→ **Passage provided**:

In the spirit of collaboration, I want to pick up on Izzy’s post from Friday on the Met Gala and write a bit about the documentary The First Monday in May that some of us talked about at the unconference and what I got from it, particularly that which is relevant to our module.
I would definitely agree with Izzy that it is much more than a documentary about clothes, and deals with a number of issues on a range of topics – fashion as a form of fine art, its place inside and/or outside of the museum and as an expression of the social, cultural and political circumstances in which it is created (something apparent in the surge of face masks being marketed by fashion brands today and something also due to be explored in more detail in this year’s exhibition About Time: Fashion and Duration).
One of the key issues that the documentary deals with, which Izzy mentioned and that struck me most, in the context of an exhibition to which the Met Gala serves as the opening, entitled China: Through the Looking Glass, is the question of when cultural appreciation becomes cultural appropriation. For this event, accusations of the latter began almost immediately after the announcement of the theme, and throughout the documentary, the key figures involved in the curation of the exhibition withstand these suggestions of appropriating Chinese culture and history, as it comes to dominate external conversation in the build up to the event.

→ **Extracted records**:
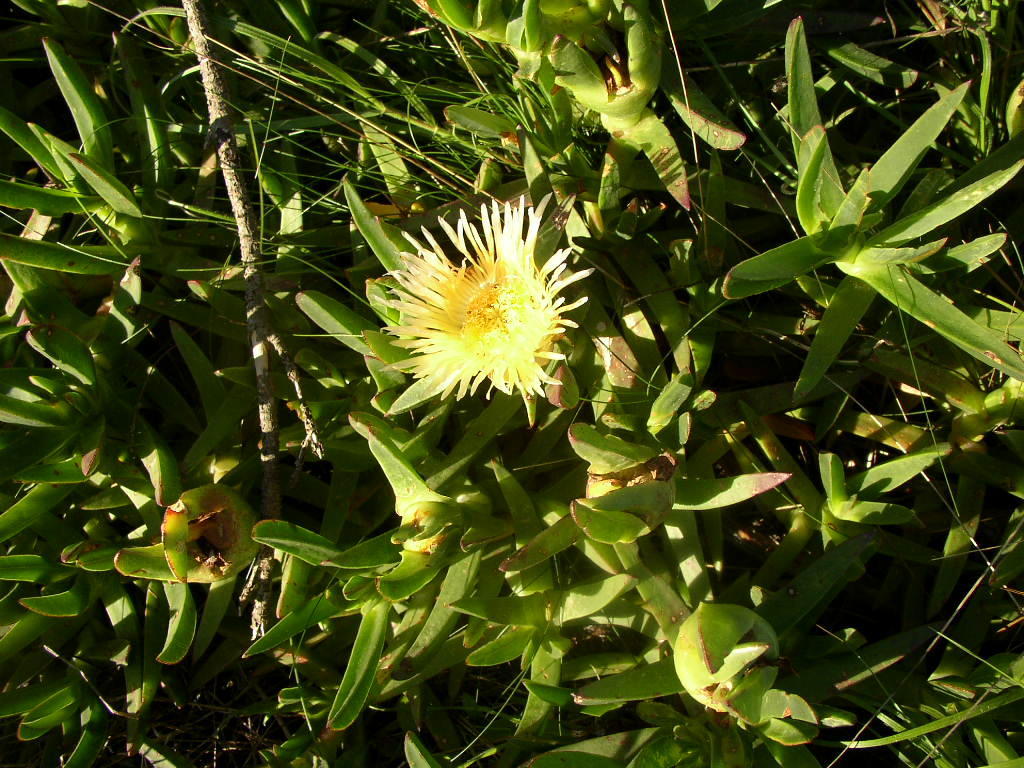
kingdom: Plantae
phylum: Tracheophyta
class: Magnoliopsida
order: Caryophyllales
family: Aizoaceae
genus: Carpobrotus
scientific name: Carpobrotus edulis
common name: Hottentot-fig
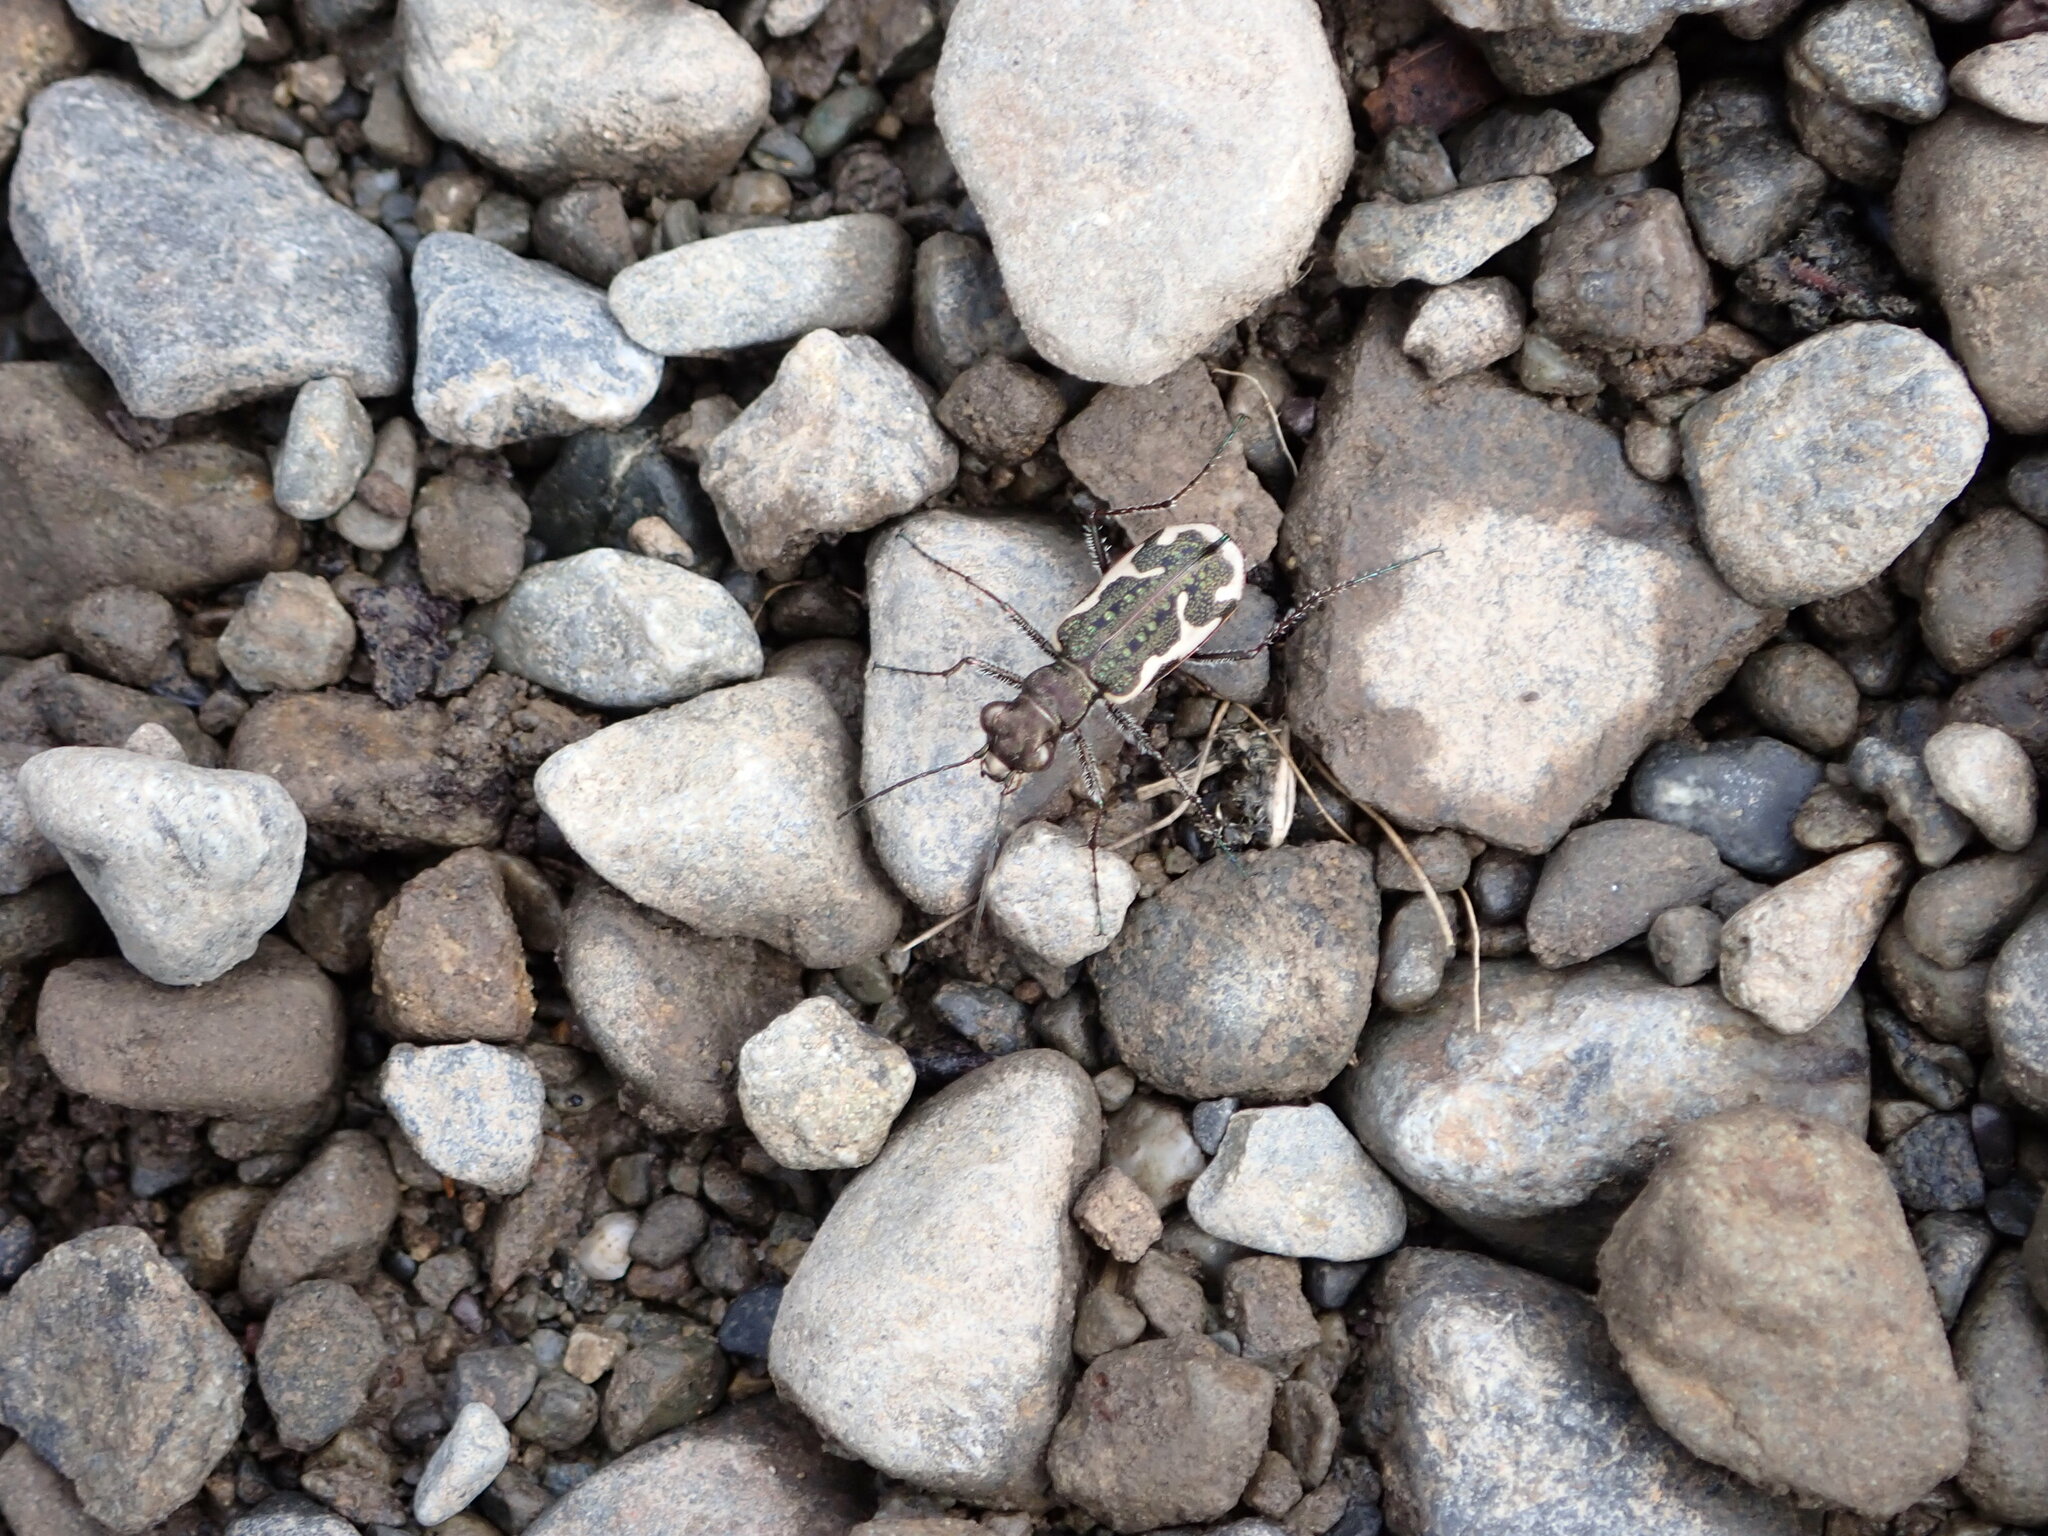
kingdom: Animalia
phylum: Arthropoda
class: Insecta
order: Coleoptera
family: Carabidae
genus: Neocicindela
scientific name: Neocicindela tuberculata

→ **Tasks**:
1) In the post about the Met Gala documentary, what is the name of the exhibition that the Met Gala serves as the opening for?
2) Please carry on the post about the Met Gala documentary from its last sentence.
The lines have nothing to do with the post about the Met Gala documentary.

→ **Outputs in order**:
1) China: Through the Looking Glass.

2)
The practice of orientalism and cultural exploitation of ‘the East’ throughout history have been well documented and exposed in literature, both academic and popular, in recent years. Coincidentally, I’m reading a book just now called ‘Salaryman’ by Meg Pei, which tells the story of a Japanese businessman, Jun Shimada, transferred to work in America and details the complexities of the process in adapting to the different social and cultural climate, both in a personal and professional context. In the opening, Shimada addresses the reader directly and remarks on American understandings of Japanese culture saying ‘You may resent us, you may make fun of us; you may like our food and quaint customs, think of Mount Fuji and geisha girls, Toyotas, transistors, temples or perhaps World War II and Pearl Harbour’. Importantly, breaking the fourth wall, he says ‘Who are we? Do you care?’. Shimada, with these questions, suggests that the stereotypical characterisation of Japan is the extent to which ‘the West’ knows and cares to know about Japan, in this book, and ‘the East’, more broadly.
Although the book considers a different aspect of this transnational reception of culture from Asia to North America from the documentary, and each comes from a different point of view on the issue, both address many of the same concerns and issues regarding the recognition and contestation of cultural difference in a transnational setting. However, unlike many of the other characters in Pei’s book, who fail to recognise their preconceptions about Japan as such, Andrew Bolton, the chief curator of the exhibition, makes clear in the documentary and as is evident in the title of the exhibition China: Through the Looking Glass, the exhibition’s intention is to consider those Western perspectives of China as perspectives and their expressions in fashion throughout history; indeed, to confront those perhaps stereotypical and orientalist interpretations of Chinese culture and society in fashion, and consider the reasons for and implications of doing so. As Izzy said, ‘Every year the Met Gala has provided a snapshot of what is important to art, culture, fashion and more than just high society. Despite being decadent, it sheds light on important issues, taking a risk and a stand. It has adapted when called insular, Eurocentric and will only continue to do so’. The documentary reflects this mission particularly well, portrays fashion as an enlightening lens through which we can view such a transnational process and its history, and presents an interesting case study for many of the aspects of transnational history we have been considering this semester.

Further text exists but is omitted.